PROBLEM STATEMENT |
In this exercise, return each entry exactly as given.

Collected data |
::::

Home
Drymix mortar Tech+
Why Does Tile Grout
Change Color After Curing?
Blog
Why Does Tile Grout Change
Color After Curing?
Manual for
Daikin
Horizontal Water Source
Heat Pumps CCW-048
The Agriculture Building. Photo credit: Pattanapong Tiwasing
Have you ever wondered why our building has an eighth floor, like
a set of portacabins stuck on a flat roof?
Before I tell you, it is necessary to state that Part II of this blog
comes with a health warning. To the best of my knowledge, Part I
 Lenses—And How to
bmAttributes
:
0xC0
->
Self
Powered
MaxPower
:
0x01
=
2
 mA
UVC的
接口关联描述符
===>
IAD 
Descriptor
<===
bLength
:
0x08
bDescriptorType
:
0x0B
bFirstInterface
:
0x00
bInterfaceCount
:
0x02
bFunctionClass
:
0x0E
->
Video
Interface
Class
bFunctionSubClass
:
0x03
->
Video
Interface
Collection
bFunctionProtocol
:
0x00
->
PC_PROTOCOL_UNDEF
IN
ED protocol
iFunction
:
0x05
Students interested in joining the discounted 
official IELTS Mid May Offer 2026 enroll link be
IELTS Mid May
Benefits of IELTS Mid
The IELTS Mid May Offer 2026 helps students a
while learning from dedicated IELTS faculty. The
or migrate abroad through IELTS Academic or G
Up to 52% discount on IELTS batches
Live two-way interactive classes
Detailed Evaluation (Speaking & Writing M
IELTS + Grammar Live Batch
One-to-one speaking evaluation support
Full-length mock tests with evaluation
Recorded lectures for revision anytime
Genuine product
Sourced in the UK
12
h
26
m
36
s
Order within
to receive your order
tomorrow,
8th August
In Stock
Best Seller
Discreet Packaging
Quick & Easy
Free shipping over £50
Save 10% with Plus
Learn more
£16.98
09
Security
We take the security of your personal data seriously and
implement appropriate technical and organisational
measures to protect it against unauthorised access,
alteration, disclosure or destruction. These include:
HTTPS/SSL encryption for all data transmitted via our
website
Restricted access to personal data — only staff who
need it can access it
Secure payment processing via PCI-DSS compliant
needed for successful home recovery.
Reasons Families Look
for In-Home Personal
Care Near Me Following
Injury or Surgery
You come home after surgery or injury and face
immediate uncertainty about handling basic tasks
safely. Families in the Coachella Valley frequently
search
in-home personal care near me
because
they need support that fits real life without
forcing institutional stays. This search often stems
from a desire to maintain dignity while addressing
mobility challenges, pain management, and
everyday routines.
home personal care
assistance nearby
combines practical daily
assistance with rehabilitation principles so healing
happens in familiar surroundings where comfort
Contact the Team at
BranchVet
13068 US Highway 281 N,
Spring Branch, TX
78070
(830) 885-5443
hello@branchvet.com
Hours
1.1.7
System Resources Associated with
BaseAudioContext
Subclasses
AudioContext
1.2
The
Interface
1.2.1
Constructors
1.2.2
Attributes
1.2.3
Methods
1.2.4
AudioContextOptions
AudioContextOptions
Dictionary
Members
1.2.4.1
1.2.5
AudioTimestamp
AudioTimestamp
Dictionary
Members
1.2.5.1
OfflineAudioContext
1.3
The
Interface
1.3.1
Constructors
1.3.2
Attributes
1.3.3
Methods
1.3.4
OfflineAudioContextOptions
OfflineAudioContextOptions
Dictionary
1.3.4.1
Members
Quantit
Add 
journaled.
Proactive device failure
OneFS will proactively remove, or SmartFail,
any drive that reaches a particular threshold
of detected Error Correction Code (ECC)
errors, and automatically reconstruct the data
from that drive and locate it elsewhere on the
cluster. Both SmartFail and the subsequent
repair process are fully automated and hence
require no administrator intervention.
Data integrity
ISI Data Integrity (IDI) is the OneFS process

::::

EXPECTED OUTPUT |
Home
Drymix mortar Tech+
Why Does Tile Grout
Change Color After Curing?
Blog
Why Does Tile Grout Change
Color After Curing?
Manual for
Daikin
Horizontal Water Source
Heat Pumps CCW-048
The Agriculture Building. Photo credit: Pattanapong Tiwasing
Have you ever wondered why our building has an eighth floor, like
a set of portacabins stuck on a flat roof?
Before I tell you, it is necessary to state that Part II of this blog
comes with a health warning. To the best of my knowledge, Part I
 Lenses—And How to
bmAttributes
:
0xC0
->
Self
Powered
MaxPower
:
0x01
=
2
 mA
UVC的
接口关联描述符
===>
IAD 
Descriptor
<===
bLength
:
0x08
bDescriptorType
:
0x0B
bFirstInterface
:
0x00
bInterfaceCount
:
0x02
bFunctionClass
:
0x0E
->
Video
Interface
Class
bFunctionSubClass
:
0x03
->
Video
Interface
Collection
bFunctionProtocol
:
0x00
->
PC_PROTOCOL_UNDEF
IN
ED protocol
iFunction
:
0x05
Students interested in joining the discounted 
official IELTS Mid May Offer 2026 enroll link be
IELTS Mid May
Benefits of IELTS Mid
The IELTS Mid May Offer 2026 helps students a
while learning from dedicated IELTS faculty. The
or migrate abroad through IELTS Academic or G
Up to 52% discount on IELTS batches
Live two-way interactive classes
Detailed Evaluation (Speaking & Writing M
IELTS + Grammar Live Batch
One-to-one speaking evaluation support
Full-length mock tests with evaluation
Recorded lectures for revision anytime
Genuine product
Sourced in the UK
12
h
26
m
36
s
Order within
to receive your order
tomorrow,
8th August
In Stock
Best Seller
Discreet Packaging
Quick & Easy
Free shipping over £50
Save 10% with Plus
Learn more
£16.98
09
Security
We take the security of your personal data seriously and
implement appropriate technical and organisational
measures to protect it against unauthorised access,
alteration, disclosure or destruction. These include:
HTTPS/SSL encryption for all data transmitted via our
website
Restricted access to personal data — only staff who
need it can access it
Secure payment processing via PCI-DSS compliant
needed for successful home recovery.
Reasons Families Look
for In-Home Personal
Care Near Me Following
Injury or Surgery
You come home after surgery or injury and face
immediate uncertainty about handling basic tasks
safely. Families in the Coachella Valley frequently
search
in-home personal care near me
because
they need support that fits real life without
forcing institutional stays. This search often stems
from a desire to maintain dignity while addressing
mobility challenges, pain management, and
everyday routines.
home personal care
assistance nearby
combines practical daily
assistance with rehabilitation principles so healing
happens in familiar surroundings where comfort
Contact the Team at
BranchVet
13068 US Highway 281 N,
Spring Branch, TX
78070
(830) 885-5443
hello@branchvet.com
Hours
1.1.7
System Resources Associated with
BaseAudioContext
Subclasses
AudioContext
1.2
The
Interface
1.2.1
Constructors
1.2.2
Attributes
1.2.3
Methods
1.2.4
AudioContextOptions
AudioContextOptions
Dictionary
Members
1.2.4.1
1.2.5
AudioTimestamp
AudioTimestamp
Dictionary
Members
1.2.5.1
OfflineAudioContext
1.3
The
Interface
1.3.1
Constructors
1.3.2
Attributes
1.3.3
Methods
1.3.4
OfflineAudioContextOptions
OfflineAudioContextOptions
Dictionary
1.3.4.1
Members
Quantit
Add 
journaled.
Proactive device failure
OneFS will proactively remove, or SmartFail,
any drive that reaches a particular threshold
of detected Error Correction Code (ECC)
errors, and automatically reconstruct the data
from that drive and locate it elsewhere on the
cluster. Both SmartFail and the subsequent
repair process are fully automated and hence
require no administrator intervention.
Data integrity
ISI Data Integrity (IDI) is the OneFS process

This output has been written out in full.